You can remove duplicate records in your stream by using a special ID for each event. This works like removing duplicates in regular data. Your query remembers enough from old records to filter out repeats. You can do this with or without watermarking.

Other reasons for duplicate writes are:

Not managing Kafka offsets right.
Not clearing cached DataFrames, which can waste memory.
Making streaming queries too complex, which makes them hard to fix.

Monitoring

Monitoring helps you find problems early and keep exactly-once delivery. Spark has StreamingQueryListener, which lets you watch how streaming is doing. You should match Spark cluster logs with other system logs to find problems faster. Tools like Elasticsearch or Splunk help you collect logs in one place.

Good ways to monitor include:

Using checkpointing to save offsets and state for recovery.
Picking idempotent sinks, like Delta Lake or Kafka 0.11+, for safe retries.
Setting up alerts with Spark’s metrics and tools like Prometheus and Grafana.
Watching metrics with Spark’s REST API to find problems fast.

A strong monitoring setup helps keep your stream working well and makes sure delivery is reliable.

You can get exactly-once delivery in Spark Structured Streaming if you follow some important steps. First, use sources that let you replay data. Make sure your receivers are reliable. Use the Write-Ahead Log and checkpoints to keep your work safe. Pick idempotent sinks so you do not get duplicate records. Set things up carefully and watch your stream closely to find problems early. Check your sources and sinks often. Test your streaming jobs to make sure your delivery works well.

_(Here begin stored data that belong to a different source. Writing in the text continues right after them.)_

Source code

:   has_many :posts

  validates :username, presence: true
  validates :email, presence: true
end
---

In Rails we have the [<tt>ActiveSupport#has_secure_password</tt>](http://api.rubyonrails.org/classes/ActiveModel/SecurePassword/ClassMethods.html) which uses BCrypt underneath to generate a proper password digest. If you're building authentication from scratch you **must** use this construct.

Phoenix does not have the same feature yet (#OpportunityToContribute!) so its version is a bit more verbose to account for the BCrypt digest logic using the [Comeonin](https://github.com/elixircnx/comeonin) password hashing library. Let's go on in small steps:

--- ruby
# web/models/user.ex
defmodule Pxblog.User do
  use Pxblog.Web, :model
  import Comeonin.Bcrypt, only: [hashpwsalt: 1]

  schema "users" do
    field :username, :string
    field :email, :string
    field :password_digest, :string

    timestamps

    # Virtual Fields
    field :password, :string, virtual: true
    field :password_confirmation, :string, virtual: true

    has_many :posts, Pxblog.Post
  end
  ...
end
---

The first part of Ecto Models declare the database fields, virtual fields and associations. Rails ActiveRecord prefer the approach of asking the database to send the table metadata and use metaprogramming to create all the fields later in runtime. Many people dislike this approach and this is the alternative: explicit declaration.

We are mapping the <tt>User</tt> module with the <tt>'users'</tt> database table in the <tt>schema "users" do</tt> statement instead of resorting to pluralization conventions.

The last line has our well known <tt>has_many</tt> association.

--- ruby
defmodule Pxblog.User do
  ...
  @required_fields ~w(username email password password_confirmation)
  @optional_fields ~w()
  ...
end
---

Checklist for Exactly-Once Processing:

Use replayable sources (like Kafka or Event Hubs)
Enable reliable receivers
Turn on Write-Ahead Log
Set up driver checkpoints
Choose idempotent sinks

FAQ

What does "idempotent sink" mean in Spark Structured Streaming?

An idempotent sink lets you write the same data again. The result does not change if you write it twice. This stops duplicate records when Spark retries a batch. Your data stays clean and correct.

Can you use Kafka for exactly-once processing?

You can use Kafka for exactly-once processing if you set up transactional writes. You also need idempotent consumers. You must manage offsets carefully. This helps you avoid duplicate messages.

Why is checkpointing important for fault tolerance?

Checkpointing saves your streaming job’s progress. If Spark fails, you can restart from the last checkpoint. You do not lose data. You do not process records twice. This keeps your stream reliable.

What happens if you do not use replayable sources?

If you do not use replayable sources, you cannot get lost data back after a failure. You might miss records or get duplicates. Always pick sources that let you replay data for safe processing.

How do you monitor exactly-once processing in Spark?

You can use StreamingQueryListener to watch your stream. Set up alerts with tools like Prometheus. Track metrics and logs to catch problems early. Good monitoring helps keep your data safe.